* START PASSAGE SHOWN *
Skip to main content

Bits and Codes · 25 min

Character Encodings: ASCII, UTF-8, Unicode

How text became bytes: from 7-bit ASCII to Unicode code points to UTF-8 variable-width encoding, with worked byte-level examples.

Why This Matters

The string é is one Unicode code point, two UTF-8 bytes, one UTF-16 code unit, and often one grapheme cluster. The string 😀 is one Unicode code point, four UTF-8 bytes, two UTF-16 code units, and one grapheme cluster. A buffer size, database column limit, or substring call must name which unit it counts.

The byte pair C3 A9 means é in UTF-8. If those same bytes are decoded as Windows-1252, they print as é. That error, mojibake, is not random corruption. It is the deterministic result of using the wrong mapping from bytes to text.

Core Definitions

Definition

Character

A character is an abstract text element such as Latin capital A, Greek small alpha, or grinning face. It is not a byte pattern. The same character can have several encoded byte sequences across encodings.

Definition

Code point

A Unicode code point is an integer assigned by the Unicode Standard, written U+ followed by hexadecimal digits. Valid scalar values range from U+0000 to U+10FFFF, excluding surrogate code points U+D800 through U+DFFF.

Definition

Code unit

A code unit is the fixed-size storage unit used by an encoding form. UTF-8 uses 8-bit code units, UTF-16 uses 16-bit code units, and UTF-32 uses 32-bit code units.

Definition

Encoding

An encoding maps a sequence of characters or code points to a sequence of code units, then to bytes. ASCII maps characters directly to 7-bit integers. UTF-8 maps Unicode scalar values to one to four bytes.

Definition

Grapheme cluster

A grapheme cluster is what a user often perceives as one displayed character. It can contain several code points, such as e plus a combining acute accent, or an emoji plus a skin-tone modifier.
* END PASSAGE SHOWN *
# TASK A:
Recast the rows, from the start through the line containing "Beirut: 11:27 -> 9:27", as a Markdown table with the columns Index and Entry. Omit blank lines.
* START EXTRACTED MATERIAL *
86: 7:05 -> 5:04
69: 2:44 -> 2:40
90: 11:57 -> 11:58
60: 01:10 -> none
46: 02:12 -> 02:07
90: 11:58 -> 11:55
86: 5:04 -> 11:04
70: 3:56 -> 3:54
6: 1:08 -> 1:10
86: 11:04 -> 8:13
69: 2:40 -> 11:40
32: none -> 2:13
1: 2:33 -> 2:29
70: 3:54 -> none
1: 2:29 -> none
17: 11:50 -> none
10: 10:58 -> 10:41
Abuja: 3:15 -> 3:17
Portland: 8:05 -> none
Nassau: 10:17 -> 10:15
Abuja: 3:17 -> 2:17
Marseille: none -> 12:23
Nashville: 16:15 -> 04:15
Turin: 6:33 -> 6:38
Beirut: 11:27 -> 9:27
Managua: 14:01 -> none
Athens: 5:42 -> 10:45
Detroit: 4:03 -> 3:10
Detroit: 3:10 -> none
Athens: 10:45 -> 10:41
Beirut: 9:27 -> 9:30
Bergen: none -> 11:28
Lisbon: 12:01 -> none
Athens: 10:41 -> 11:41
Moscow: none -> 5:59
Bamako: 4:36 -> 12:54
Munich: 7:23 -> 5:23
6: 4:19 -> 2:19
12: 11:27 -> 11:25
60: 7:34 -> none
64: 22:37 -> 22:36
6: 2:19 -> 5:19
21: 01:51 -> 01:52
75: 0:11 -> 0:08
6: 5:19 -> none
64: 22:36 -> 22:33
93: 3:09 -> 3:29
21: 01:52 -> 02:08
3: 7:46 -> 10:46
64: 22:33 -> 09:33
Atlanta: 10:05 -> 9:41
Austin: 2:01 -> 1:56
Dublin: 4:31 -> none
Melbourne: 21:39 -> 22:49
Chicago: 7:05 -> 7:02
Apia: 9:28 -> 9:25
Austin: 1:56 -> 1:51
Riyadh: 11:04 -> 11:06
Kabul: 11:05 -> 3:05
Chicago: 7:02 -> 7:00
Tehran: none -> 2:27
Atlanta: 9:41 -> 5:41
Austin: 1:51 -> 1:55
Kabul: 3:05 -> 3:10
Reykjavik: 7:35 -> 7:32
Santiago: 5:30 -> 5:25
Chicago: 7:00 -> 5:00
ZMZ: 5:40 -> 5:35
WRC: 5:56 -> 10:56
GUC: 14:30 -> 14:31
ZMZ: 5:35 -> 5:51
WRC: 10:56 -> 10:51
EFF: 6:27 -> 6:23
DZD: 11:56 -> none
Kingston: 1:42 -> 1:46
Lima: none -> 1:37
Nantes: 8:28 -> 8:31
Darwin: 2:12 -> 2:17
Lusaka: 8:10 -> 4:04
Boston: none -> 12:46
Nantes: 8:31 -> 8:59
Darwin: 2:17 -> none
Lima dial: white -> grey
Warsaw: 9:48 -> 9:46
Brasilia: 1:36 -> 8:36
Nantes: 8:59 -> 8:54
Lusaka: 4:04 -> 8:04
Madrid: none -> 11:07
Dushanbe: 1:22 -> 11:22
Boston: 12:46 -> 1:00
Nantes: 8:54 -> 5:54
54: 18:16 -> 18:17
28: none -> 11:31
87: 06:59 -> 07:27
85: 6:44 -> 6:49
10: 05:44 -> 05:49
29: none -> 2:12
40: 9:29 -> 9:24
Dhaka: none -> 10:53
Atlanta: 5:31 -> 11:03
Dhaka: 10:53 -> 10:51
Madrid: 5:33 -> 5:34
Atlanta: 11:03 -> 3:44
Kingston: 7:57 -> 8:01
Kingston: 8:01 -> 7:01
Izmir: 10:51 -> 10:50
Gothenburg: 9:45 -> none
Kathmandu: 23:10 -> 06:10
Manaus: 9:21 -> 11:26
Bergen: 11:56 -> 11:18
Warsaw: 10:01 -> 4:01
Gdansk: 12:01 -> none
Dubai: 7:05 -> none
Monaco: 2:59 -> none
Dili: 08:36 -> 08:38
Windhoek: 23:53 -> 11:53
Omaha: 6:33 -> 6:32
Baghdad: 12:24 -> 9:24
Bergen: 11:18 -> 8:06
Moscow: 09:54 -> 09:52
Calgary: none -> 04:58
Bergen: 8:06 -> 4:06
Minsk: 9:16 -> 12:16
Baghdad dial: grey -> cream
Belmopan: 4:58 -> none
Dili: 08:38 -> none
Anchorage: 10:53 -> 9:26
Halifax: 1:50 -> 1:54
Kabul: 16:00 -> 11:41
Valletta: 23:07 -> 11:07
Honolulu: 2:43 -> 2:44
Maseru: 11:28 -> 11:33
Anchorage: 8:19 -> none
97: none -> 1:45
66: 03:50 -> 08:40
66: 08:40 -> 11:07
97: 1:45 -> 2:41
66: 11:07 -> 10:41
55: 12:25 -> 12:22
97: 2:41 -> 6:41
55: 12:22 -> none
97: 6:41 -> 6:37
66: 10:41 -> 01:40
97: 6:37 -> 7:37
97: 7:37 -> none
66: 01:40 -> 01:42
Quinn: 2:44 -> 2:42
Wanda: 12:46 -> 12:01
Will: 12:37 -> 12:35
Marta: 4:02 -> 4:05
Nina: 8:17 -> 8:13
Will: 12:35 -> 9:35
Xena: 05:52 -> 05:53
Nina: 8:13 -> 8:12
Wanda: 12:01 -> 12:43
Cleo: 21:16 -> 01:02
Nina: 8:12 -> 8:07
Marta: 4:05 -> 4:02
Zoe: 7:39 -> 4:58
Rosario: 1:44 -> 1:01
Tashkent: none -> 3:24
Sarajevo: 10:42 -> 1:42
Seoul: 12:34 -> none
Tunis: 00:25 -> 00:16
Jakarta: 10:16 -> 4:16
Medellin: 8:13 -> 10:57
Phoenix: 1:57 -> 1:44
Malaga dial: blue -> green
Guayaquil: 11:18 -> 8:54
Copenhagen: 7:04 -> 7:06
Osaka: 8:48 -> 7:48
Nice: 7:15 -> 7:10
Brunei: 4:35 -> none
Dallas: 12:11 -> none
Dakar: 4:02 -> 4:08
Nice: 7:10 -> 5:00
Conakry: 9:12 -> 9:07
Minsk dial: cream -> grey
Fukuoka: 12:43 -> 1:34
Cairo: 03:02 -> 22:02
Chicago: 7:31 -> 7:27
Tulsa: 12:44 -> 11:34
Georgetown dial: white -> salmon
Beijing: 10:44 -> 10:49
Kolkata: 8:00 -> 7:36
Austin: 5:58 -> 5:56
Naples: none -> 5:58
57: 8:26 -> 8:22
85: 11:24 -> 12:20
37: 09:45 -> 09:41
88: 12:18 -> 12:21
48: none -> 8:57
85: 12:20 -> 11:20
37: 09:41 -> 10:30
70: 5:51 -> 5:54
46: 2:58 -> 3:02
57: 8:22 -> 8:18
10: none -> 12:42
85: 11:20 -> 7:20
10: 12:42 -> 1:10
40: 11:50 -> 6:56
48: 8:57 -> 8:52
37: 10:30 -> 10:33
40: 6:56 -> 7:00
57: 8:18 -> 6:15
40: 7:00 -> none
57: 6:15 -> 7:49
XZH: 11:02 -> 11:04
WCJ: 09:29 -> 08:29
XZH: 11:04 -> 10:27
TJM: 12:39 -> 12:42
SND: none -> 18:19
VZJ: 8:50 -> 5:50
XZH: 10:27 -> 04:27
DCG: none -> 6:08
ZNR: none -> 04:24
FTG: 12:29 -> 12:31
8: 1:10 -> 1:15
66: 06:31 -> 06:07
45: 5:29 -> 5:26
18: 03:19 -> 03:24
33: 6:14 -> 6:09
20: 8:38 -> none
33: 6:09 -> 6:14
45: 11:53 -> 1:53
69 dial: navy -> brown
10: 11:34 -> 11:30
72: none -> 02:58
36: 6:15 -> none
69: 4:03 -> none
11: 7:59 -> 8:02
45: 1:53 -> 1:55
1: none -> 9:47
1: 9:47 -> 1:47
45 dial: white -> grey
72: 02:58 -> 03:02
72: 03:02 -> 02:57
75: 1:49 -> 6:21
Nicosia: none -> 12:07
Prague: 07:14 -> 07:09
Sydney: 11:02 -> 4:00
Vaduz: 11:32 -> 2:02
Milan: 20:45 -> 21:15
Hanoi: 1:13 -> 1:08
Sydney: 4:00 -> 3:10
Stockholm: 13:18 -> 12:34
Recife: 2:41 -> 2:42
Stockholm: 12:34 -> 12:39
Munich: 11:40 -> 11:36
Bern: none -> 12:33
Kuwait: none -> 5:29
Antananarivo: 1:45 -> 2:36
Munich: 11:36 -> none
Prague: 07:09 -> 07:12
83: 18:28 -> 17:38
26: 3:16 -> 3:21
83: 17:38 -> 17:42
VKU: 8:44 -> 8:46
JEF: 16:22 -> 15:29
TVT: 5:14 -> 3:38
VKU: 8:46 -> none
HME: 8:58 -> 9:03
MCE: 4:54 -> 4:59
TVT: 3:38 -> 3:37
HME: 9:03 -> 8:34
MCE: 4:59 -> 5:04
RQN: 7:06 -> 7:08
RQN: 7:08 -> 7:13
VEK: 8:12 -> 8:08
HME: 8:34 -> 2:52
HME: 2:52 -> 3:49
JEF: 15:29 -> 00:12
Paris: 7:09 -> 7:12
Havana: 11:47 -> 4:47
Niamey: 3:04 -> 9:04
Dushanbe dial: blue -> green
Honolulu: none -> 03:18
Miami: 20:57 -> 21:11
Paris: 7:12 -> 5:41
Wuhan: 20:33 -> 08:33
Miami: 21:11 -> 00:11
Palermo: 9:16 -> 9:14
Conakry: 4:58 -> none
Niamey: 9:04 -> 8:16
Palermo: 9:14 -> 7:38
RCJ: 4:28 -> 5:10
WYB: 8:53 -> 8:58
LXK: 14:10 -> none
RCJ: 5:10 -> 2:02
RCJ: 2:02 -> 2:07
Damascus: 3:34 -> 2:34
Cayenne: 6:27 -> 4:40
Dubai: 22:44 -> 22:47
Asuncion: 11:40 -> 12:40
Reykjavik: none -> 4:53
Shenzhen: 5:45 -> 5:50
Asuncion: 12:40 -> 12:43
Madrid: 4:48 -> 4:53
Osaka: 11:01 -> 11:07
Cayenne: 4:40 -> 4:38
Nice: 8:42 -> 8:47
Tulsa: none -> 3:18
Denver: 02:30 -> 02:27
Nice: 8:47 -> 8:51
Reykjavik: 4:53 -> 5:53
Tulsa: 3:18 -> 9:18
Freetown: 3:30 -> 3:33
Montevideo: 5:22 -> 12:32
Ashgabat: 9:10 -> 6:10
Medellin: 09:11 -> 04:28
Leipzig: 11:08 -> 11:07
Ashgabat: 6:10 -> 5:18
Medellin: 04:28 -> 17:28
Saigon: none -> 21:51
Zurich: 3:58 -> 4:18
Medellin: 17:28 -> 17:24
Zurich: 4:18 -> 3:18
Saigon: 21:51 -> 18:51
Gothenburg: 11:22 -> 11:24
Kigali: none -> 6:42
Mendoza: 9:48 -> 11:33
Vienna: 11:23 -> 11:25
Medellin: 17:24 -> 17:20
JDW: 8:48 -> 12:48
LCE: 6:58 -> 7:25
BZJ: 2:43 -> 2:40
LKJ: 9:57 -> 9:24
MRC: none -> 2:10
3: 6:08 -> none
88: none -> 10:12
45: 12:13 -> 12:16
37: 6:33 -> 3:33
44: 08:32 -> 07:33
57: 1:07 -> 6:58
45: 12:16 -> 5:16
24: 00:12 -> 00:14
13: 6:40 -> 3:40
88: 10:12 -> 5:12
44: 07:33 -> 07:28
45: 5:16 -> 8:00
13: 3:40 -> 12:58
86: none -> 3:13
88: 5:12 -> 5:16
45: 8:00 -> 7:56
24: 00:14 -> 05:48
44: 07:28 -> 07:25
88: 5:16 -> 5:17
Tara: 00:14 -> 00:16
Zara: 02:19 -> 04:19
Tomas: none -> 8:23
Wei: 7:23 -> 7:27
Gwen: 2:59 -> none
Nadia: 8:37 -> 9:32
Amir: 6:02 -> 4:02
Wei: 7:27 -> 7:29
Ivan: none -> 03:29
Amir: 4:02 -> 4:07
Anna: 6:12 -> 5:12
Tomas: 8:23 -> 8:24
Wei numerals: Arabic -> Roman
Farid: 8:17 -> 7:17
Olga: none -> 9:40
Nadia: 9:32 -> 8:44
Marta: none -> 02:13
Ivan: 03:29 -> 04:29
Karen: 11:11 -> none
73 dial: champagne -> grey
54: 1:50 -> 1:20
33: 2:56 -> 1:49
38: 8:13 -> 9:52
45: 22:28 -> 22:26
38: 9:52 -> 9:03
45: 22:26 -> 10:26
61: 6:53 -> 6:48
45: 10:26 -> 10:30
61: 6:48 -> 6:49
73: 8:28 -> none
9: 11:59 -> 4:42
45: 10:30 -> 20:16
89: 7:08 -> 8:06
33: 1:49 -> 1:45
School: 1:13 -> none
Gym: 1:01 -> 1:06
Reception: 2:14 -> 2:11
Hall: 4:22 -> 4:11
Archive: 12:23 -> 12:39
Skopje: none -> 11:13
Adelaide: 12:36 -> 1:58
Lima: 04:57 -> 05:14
* END EXTRACTED MATERIAL *
# TASK B:
From the character encodings page, copy the stretch from "A character is" through "32-bit code units.".

# RIGHT ANSWER A:
| Index | Entry |
|---|---|
| 1 | 86: 7:05 -> 5:04 |
| 2 | 69: 2:44 -> 2:40 |
| 3 | 90: 11:57 -> 11:58 |
| 4 | 60: 01:10 -> none |
| 5 | 46: 02:12 -> 02:07 |
| 6 | 90: 11:58 -> 11:55 |
| 7 | 86: 5:04 -> 11:04 |
| 8 | 70: 3:56 -> 3:54 |
| 9 | 6: 1:08 -> 1:10 |
| 10 | 86: 11:04 -> 8:13 |
| 11 | 69: 2:40 -> 11:40 |
| 12 | 32: none -> 2:13 |
| 13 | 1: 2:33 -> 2:29 |
| 14 | 70: 3:54 -> none |
| 15 | 1: 2:29 -> none |
| 16 | 17: 11:50 -> none |
| 17 | 10: 10:58 -> 10:41 |
| 18 | Abuja: 3:15 -> 3:17 |
| 19 | Portland: 8:05 -> none |
| 20 | Nassau: 10:17 -> 10:15 |
| 21 | Abuja: 3:17 -> 2:17 |
| 22 | Marseille: none -> 12:23 |
| 23 | Nashville: 16:15 -> 04:15 |
| 24 | Turin: 6:33 -> 6:38 |
| 25 | Beirut: 11:27 -> 9:27 |

# RIGHT ANSWER B:
A character is an abstract text element such as Latin capital A, Greek small alpha, or grinning face. It is not a byte pattern. The same character can have several encoded byte sequences across encodings.

Definition

Code point

A Unicode code point is an integer assigned by the Unicode Standard, written U+ followed by hexadecimal digits. Valid scalar values range from U+0000 to U+10FFFF, excluding surrogate code points U+D800 through U+DFFF.

Definition

Code unit

A code unit is the fixed-size storage unit used by an encoding form. UTF-8 uses 8-bit code units, UTF-16 uses 16-bit code units, and UTF-32 uses 32-bit code units.